• **Texto de lectura**:
◇ ◇ ◇ ◇ ◇ ◇ ◇

Agenda pendiente: migración, medio ambiente y salud pública binacional
- hace 6 minutos
- 3 Min. de lectura

Por Daniel Lee Vargas
Salud ambiental sin fronteras
Ciudad de México 19 Marzo 2026.- Hablar de medio ambiente y salud comunitaria en el contexto migrante obliga a romper una mirada limitada por fronteras. La realidad es más compleja: millones de mexicanos que viven en Estados Unidos no solo sostienen la economía nacional a través de las remesas, también están construyendo, muchas veces en silencio, un modelo de intervención comunitaria que impacta directamente en la calidad de vida —y la salud ambiental— de comunidades en ambos lados de la frontera.
Las organizaciones migrantes mexicanas han evolucionado más allá del envío de recursos económicos. Hoy operan como redes de gestión social que financian sistemas de agua potable, saneamiento, infraestructura básica y proyectos de mitigación ambiental en sus comunidades de origen. En estados como Zacatecas, Michoacán o Guerrero, no es exagerado afirmar que buena parte de las mejoras en salud comunitaria —reducción de enfermedades gastrointestinales, acceso a agua limpia, rehabilitación de espacios públicos— están vinculadas directa o indirectamente con el activismo y la organización de clubes de migrantes en Estados Unidos.
Este fenómeno tiene implicaciones profundas. Primero, evidencia la ausencia estructural del Estado mexicano en territorios históricamente marginados. Segundo, confirma que la salud comunitaria no puede entenderse sin el componente ambiental: agua contaminada, mala disposición de residuos o falta de drenaje no son solo problemas ecológicos, son detonantes de enfermedades crónicas, infecciosas y de deterioro social.

◇ ◇ ◇ ◇ ◇ ◇ ◇

• **Información proporcionada**:

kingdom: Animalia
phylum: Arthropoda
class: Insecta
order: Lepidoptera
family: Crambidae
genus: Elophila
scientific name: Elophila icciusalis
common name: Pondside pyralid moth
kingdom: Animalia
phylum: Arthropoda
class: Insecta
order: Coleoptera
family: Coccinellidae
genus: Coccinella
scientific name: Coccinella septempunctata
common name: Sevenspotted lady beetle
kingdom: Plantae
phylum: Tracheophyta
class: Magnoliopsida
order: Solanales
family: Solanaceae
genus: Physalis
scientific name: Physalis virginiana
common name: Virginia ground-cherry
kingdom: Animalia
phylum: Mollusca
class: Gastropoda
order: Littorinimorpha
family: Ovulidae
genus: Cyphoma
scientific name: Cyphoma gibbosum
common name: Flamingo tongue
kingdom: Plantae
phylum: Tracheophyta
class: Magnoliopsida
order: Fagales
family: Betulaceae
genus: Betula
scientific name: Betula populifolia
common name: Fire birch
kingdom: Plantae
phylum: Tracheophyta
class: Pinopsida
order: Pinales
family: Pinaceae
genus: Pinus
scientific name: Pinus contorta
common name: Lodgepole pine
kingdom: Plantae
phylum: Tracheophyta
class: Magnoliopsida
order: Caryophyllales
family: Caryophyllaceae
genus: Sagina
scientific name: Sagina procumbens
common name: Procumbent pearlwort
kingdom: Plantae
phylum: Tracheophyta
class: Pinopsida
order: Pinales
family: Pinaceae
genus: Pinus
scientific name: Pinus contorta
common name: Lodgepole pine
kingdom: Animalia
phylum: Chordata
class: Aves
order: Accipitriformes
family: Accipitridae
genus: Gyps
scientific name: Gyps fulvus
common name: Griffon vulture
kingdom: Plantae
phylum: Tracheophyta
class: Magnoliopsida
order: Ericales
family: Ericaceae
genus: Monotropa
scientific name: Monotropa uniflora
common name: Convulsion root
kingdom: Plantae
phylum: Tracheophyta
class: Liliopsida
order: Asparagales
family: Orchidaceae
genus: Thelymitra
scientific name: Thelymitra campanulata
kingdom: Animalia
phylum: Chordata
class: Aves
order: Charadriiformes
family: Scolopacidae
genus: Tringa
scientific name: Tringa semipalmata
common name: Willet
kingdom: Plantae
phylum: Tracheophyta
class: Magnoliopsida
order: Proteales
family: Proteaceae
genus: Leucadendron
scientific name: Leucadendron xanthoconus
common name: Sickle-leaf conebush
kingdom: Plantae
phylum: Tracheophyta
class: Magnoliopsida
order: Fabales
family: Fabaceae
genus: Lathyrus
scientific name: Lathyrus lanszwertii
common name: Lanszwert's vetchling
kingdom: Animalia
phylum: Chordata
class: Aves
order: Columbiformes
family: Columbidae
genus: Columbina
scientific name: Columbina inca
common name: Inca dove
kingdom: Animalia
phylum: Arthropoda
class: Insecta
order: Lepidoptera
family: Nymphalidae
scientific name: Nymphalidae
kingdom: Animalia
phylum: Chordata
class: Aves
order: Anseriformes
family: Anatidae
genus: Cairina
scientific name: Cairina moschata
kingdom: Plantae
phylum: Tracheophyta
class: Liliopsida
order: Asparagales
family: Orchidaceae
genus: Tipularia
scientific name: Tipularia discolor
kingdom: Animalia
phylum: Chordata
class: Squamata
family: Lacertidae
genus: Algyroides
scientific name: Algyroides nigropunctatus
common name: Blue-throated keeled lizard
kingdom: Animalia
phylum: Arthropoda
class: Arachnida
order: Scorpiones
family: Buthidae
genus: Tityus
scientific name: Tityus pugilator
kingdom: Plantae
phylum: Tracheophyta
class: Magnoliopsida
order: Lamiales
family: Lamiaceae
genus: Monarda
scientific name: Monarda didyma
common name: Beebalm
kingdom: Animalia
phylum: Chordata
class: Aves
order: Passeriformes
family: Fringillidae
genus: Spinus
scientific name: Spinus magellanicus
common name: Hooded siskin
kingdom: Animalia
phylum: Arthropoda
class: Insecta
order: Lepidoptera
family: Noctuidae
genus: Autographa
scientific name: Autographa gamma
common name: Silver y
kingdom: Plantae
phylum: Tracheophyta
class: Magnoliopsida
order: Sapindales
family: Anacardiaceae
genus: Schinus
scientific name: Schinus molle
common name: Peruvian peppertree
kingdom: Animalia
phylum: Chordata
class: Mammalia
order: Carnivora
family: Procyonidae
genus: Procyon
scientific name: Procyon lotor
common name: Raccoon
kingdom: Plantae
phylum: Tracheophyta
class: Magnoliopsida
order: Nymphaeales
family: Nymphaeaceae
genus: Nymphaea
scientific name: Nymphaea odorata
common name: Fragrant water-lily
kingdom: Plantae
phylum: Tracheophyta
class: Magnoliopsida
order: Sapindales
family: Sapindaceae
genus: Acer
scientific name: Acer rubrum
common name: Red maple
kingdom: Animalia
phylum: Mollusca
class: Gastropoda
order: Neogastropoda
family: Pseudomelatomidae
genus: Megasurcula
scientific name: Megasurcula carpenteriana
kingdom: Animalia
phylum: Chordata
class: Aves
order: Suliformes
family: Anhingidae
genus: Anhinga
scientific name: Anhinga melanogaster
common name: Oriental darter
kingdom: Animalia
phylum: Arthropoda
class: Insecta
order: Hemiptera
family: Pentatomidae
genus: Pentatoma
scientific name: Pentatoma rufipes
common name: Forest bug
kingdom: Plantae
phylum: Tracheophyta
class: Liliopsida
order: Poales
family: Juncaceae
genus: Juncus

◇ ◇ ◇ ◇ ◇ ◇ ◇

• **Enunciado del ejercicio**: Cita íntegro, palabra por palabra, el artículo sobre migración, medio ambiente y salud pública binacional. Para resolver, apóyate solo en el artículo.

• **Resultado esperado**:
Agenda pendiente: migración, medio ambiente y salud pública binacional
- hace 6 minutos
- 3 Min. de lectura

Por Daniel Lee Vargas
Salud ambiental sin fronteras
Ciudad de México 19 Marzo 2026.- Hablar de medio ambiente y salud comunitaria en el contexto migrante obliga a romper una mirada limitada por fronteras. La realidad es más compleja: millones de mexicanos que viven en Estados Unidos no solo sostienen la economía nacional a través de las remesas, también están construyendo, muchas veces en silencio, un modelo de intervención comunitaria que impacta directamente en la calidad de vida —y la salud ambiental— de comunidades en ambos lados de la frontera.
Las organizaciones migrantes mexicanas han evolucionado más allá del envío de recursos económicos. Hoy operan como redes de gestión social que financian sistemas de agua potable, saneamiento, infraestructura básica y proyectos de mitigación ambiental en sus comunidades de origen. En estados como Zacatecas, Michoacán o Guerrero, no es exagerado afirmar que buena parte de las mejoras en salud comunitaria —reducción de enfermedades gastrointestinales, acceso a agua limpia, rehabilitación de espacios públicos— están vinculadas directa o indirectamente con el activismo y la organización de clubes de migrantes en Estados Unidos.
Este fenómeno tiene implicaciones profundas. Primero, evidencia la ausencia estructural del Estado mexicano en territorios históricamente marginados. Segundo, confirma que la salud comunitaria no puede entenderse sin el componente ambiental: agua contaminada, mala disposición de residuos o falta de drenaje no son solo problemas ecológicos, son detonantes de enfermedades crónicas, infecciosas y de deterioro social.